= XPCOM =

Cross-platform component model from Mozilla

Cross Platform Component Object Model (XPCOM) is a cross-platform component model from Mozilla. It is similar to Component Object Model (COM), Common Object Request Broker Architecture (CORBA) and system object model (SOM). It features multiple language bindings and interface description language (IDL) descriptions, which allow programmers to plug their custom functions into the framework and connect them with other components.

The most notable use of XPCOM is within the Firefox web browser, where many internal components interact through XPCOM interfaces. Furthermore, Firefox used to allow add-ons extensive XPCOM access, but this was removed in 2017 and replaced with the less-permissive WebExtensions API. Two forks of Firefox still support XPCOM add-on capability: Pale Moon and Basilisk.

==Model==
XPCOM is one of the main things making the Mozilla application environment an actual framework.
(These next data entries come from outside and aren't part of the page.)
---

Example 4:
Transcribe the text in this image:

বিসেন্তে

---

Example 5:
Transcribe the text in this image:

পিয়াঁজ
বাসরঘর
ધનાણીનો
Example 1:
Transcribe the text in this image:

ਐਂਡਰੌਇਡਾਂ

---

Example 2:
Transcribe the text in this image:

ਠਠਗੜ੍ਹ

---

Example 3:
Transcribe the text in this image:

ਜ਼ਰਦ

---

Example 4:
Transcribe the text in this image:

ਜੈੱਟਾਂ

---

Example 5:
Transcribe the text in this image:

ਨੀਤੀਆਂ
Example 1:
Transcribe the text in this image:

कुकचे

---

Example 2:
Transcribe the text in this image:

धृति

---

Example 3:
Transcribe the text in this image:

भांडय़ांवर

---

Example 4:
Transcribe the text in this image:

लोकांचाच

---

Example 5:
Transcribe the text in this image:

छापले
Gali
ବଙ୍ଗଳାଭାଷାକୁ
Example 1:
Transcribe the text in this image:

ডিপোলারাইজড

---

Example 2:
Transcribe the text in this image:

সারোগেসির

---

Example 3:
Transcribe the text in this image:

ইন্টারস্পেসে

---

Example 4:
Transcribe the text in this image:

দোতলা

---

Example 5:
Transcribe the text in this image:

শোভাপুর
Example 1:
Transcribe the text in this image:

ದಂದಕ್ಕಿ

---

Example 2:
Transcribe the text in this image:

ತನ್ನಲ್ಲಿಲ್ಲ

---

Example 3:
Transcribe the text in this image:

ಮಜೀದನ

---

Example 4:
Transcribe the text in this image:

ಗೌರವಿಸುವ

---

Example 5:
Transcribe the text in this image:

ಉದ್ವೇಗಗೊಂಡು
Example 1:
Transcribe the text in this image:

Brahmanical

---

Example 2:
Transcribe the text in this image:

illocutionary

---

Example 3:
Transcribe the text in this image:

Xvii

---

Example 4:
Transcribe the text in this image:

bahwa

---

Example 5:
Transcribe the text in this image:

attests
It is a development environment that provides the following features for the cross-platform software developer:

- Component management
- File abstraction
- Object message passing
- Memory management

This component object model makes virtually all of the functionality of Gecko available as a series of components, or reusable cross-platform libraries, that can be accessed from the web browser or scripted from any Mozilla application. Applications that must access the various Mozilla XPCOM libraries (networking, security, DOM, etc.) use a special layer of XPCOM called XPConnect, which reflects the library interfaces into JavaScript, or other languages. XPConnect glues the front end to the C++, C, or Rust programming language based components in XPCOM, and it can be extended to include scripting support for other languages: PyXPCOM already offers support for Python. wxWidgets provide support for Perl, and there are efforts underway to add Common Language Infrastructure (CLI) and Ruby language support for XPConnect.

For developers, XPCOM allows writing components in C++, C, JavaScript, Python, or other languages for which special bindings have been created, and compile and run those components on dozens of different platforms, including these and others where Mozilla is supported.

The flexibility to reuse the XPCOM components from the Gecko library and develop new components that run on different platforms facilitates rapid application development and results in an application that is more productive and easier to maintain. The networking library, for example, is a set of XPCOM components that can be accessed and used by any Mozilla application. File I/O, security, password management, and profiles are also separate XPCOM components that programmers can use in their own application development.

==Past overuse==
XPCOM adds a lot of code for marshalling objects, and in the Netscape era XPCOM was overused for internal interfaces where it wasn't truly necessary, resulting in software bloat. This was a key reason why in 2001 Apple forked KHTML, not Gecko, to create the WebKit engine for its Safari browser.

Mozilla has since cleaned up some of the XPCOM bloat. By 2008, this combined with other efforts resulted in big performance improvements for Gecko.